THE PROBLEM
From the commentary on the first presidential debate below, copy the passage from "The second question" up to and including "the fact checkers.".

It was the moment that Mitt Romney’s campaign has been promising all along, and yet it still caught President Obama and his campaign by surprise — the Etch-a-Sketch moment. It happened on the stage of the first presidential debate in Denver, where Mitt Romney, already backed into a corner, pulled off a desperate maneuver to save his floundering campaign: he lied, unabashedly and unapologetically, in front of millions of Americans, and the president let him do it.
But why didn’t the president call him out? And just how bad was Mr. Romney’s dissembling?
The second question is easier to answer because it’s the most obvious. During the course of this 90-minute debate, Mr. Romney lied about his tax policy, his health care plan (so grossly that his own campaign issued a correction after the debate was over) and his budget’s draconian cuts to Medicaid and education. Heck, he even walked back on his 47 percent comments after the debate was over.
Sure he lied, but he lied unapologetically, and thus his debate performance was labeled a victory by his campaign staff and the media at large in the immediate aftermath of the debate. But that afterglow only lasted about a day before the fact checkers descended upon Mr. Romney’s debate performance (and it was a performance, all style and no substance).
But I suppose that doesn’t matter to the Romney campaign as, after all, their campaign won’t be dictated by the fact checkers.

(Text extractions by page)

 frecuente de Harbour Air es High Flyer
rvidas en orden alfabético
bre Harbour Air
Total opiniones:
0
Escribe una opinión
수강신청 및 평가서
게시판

--

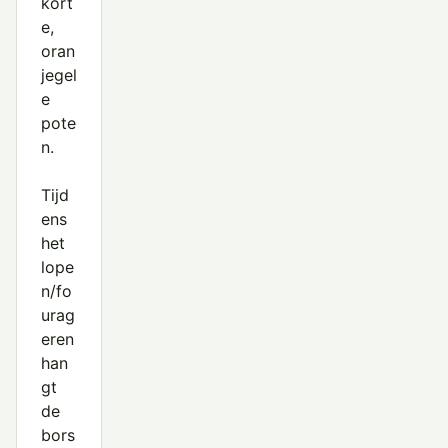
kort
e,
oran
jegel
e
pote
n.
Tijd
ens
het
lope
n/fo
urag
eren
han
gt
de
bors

YOUR RESPONSE
The second question is easier to answer because it’s the most obvious. During the course of this 90-minute debate, Mr. Romney lied about his tax policy, his health care plan (so grossly that his own campaign issued a correction after the debate was over) and his budget’s draconian cuts to Medicaid and education. Heck, he even walked back on his 47 percent comments after the debate was over.
Sure he lied, but he lied unapologetically, and thus his debate performance was labeled a victory by his campaign staff and the media at large in the immediate aftermath of the debate. But that afterglow only lasted about a day before the fact checkers descended upon Mr. Romney’s debate performance (and it was a performance, all style and no substance).
But I suppose that doesn’t matter to the Romney campaign as, after all, their campaign won’t be dictated by the fact checkers.